In step S1, as shown in fig. 3, a just-created blank file system is initially composed of contiguous free space. The present embodiment fills the file system by writing multiple 8KB sized files (i.e., the first file). Since most file systems are allocated as contiguously as possible, each 8KB file is contiguous. In order to meet the requirements of the file system test state on the file fragmentation and the space fragmentation, the size of the first file is set to be the sum of the size of the preset file fragmentation and the size of the preset space fragmentation. As a possible implementation, when the remaining space in the storage space is not enough to store the last complete 8KB file (i.e. the first file), the file system will be full after the storage space is filled, and at this time, the size of the last file will be less than 8 KB.

In this embodiment, the file fragment size is 4KB, and the size for truncating the file is also 4 KB. The free space fragment size is equal to the size of the first file minus the predetermined file fragment size, i.e. 8-4 KB. According to the method, the size of the preset file fragment in the test state of the file system is set to be X, the size of the preset free space fragment is set to be Y, and then the size of the first file filled for the first time is set to be X + Y.

For example: the file system test state requires the generation of 8KB fragments of a file and spacing of 4KB slots. Then the first file size filled in the blank file system for the first time is 8KB +4 KB-12 KB. Subsequently, while the first file is being truncated, the 8KB file is truncated, leaving the 4KB file, resulting in an 8KB gap that is used to fill out the second file, and the remaining 4KB file is eventually deleted, resulting in a gap.

3) Number of fragmented files: i.e. the user can specify how many files the file system is filled with. Since the number of files is also a key index for generating metadata pressure of the file system, it is meaningful to add the control item. The size of each file is equal to the free space divided by the number of files.

Therefore, as shown in FIG. 4, this step produces two effects:

a. at this time, file fragments are not formed;

b. there is no free space at this point because the file system is already filled with 8KB files.

In step S2, each 8KB file can be truncated to a size of 4KB by a related call such as "truncate ()" provided by the POSIX file system.
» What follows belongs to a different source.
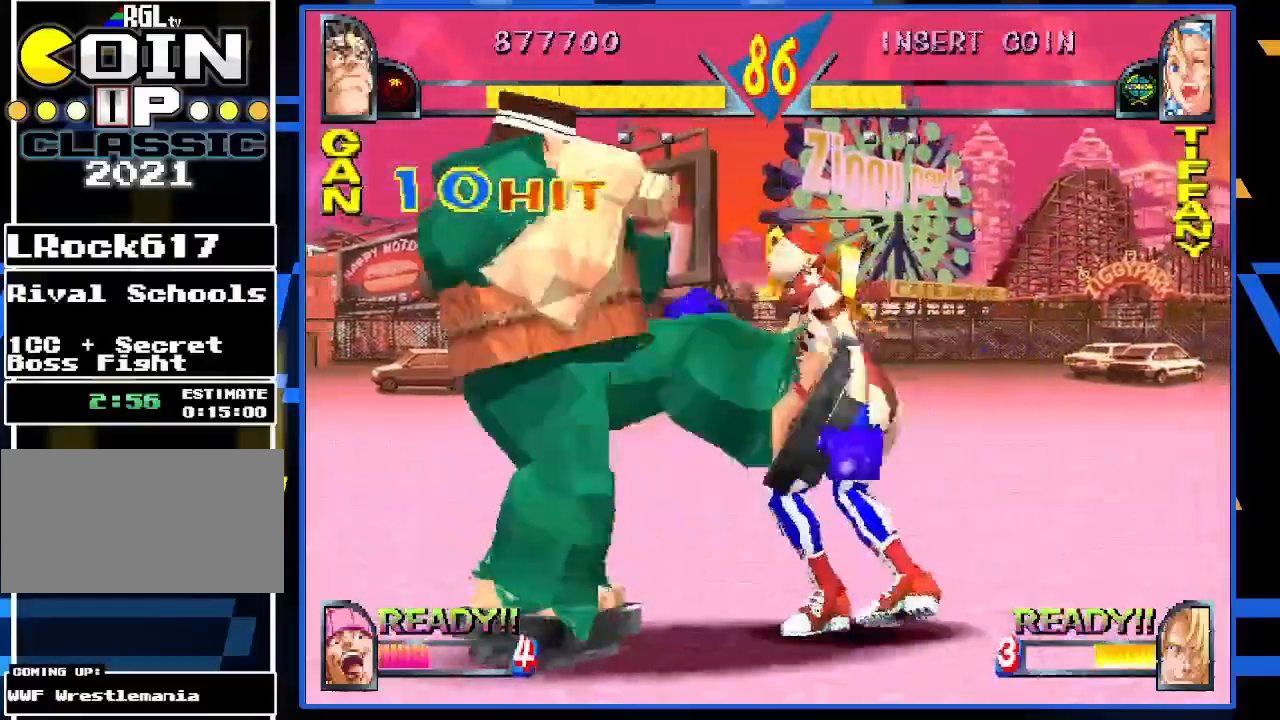
{"buttons": ["R1"], "left_stick": "down", "events": [[83, "CIRCLE", "up"], [217, "R1", "down"], [283, "R1", "up"], [383, "R1", "down"]]}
As shown in FIG. 5, a data distribution of "4 KB file-4 KB free space-4 KB file- … …" is formed on the file system.

After the step is completed, the following effects are achieved:

a. no file fragmentation is currently generated because each complete 4KB file is contiguous;

b. since each file is truncated from 8KB to 4KB, a free space is created at the end of each file. Since the space between each 4KB file is 4KB, many 4KB free space fragments are generated, which can also be called "slots" filled with 4KB on the file system.

In step S3, one or more extra-large files are written into the file system currently filled with 4KB slots, and the entire file system is finally filled, that is, the entire file system is filled with one or more second files, and the number of specific files is specified according to the test status of the file system.

In this step only one second file is used to fill the whole file system. And dividing the free space of the current file system by the preset number of second files to obtain the size of each second file, and filling the whole file system with the number of files required by the test state of the file system. Namely: and if the total amount of free space of the file system is F and the number of files required by the test state of the file system is N, the size of each second file is F/N in the filling process.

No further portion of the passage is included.